Is this too ludicrous to imagine? This is not some shy, uncertain eighth grade boy. This is God, after all, the Lord of heaven and earth. And isn’t God, by Mary’s own confession, the one who brings down the mighty from their thrones and lifts up the lowly, fills the hungry with good things and sends the rich away empty? If God has his way with the rich and powerful, how much more could God have Mary for the taking?
But that is not God’s way. If God were to force Mary into compliance, it would render Mary’s act of faith meaningless. If God were to overpower her into a relationship, it would make it impossible for her to love God.

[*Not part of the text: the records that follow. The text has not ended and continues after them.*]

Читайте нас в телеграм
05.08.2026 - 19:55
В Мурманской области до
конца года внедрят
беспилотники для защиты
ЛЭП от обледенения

So, in risk and in freedom, God offers favor to Mary. And, in freedom and in risk, Mary says, “Yes. I am God’s servant. Let it be to me as God wills.”
After Gabriel departs, Mary makes a quick trip to see her relative, Elizabeth. When Elizabeth sees Mary, the baby in her womb leaps for joy. Elizabeth too is filled with joy, both for her own child, and for Mary’s. Elizabeth says, “You are indeed blessed, for you accepted what God told you.”
And Mary says, “My soul magnifies the Lord; my spirit rejoices in God my Savior. For he has looked with favor on the lowliness of his servant.”
Why does God look with favor on lowliness? Why doesn’t God work through the rich and powerful? Couldn’t God get a lot more done that way?
I think God doesn’t choose the rich and powerful because they are so difficult to work with. The rich and the powerful are more likely to say, “Gabe, I’d love to work with you but I’ve got two or three real big projects going right now, and I just can’t take on anything else. Get back to me next year.” They are more likely to say, “I’m going to have to check with my financial advisers, because my money is all tied up in investments up right now.” They are more likely to say, “I don’t know where you come from or who sent you here, Gabriel, but I am nobody’s servant.”
God doesn’t choose the proud, the powerful, or the rich. God scatters the proud. God pulls down the powerful. God empties the rich. And God looks with favor on lowliness.
So, if you can imagine that God may have approached Mary in this way, if you can imagine that God opened himself to disappointment, if you can imagine that God gave Mary the power and the freedom to say, “No,” then perhaps you can imagine something else.
Perhaps you can imagine that God has looked with favor on your own lowliness. God has looked with favor on you, not because of your deeds or your strengths or your position in life, but because of your lowliness – your weaknesses, your mistakes, your failures, whatever has humbled you. And because of your lowliness, God has come to you. God has come to you in freedom. God has come to you in openness. God has come to you in risk and vulnerability, because God will not force anything upon you. God comes to you and makes a promise – Christ will be born in you.
This Christmas, may you have the courage, the willingness and the faith to say, “Let it be to me according to your word.”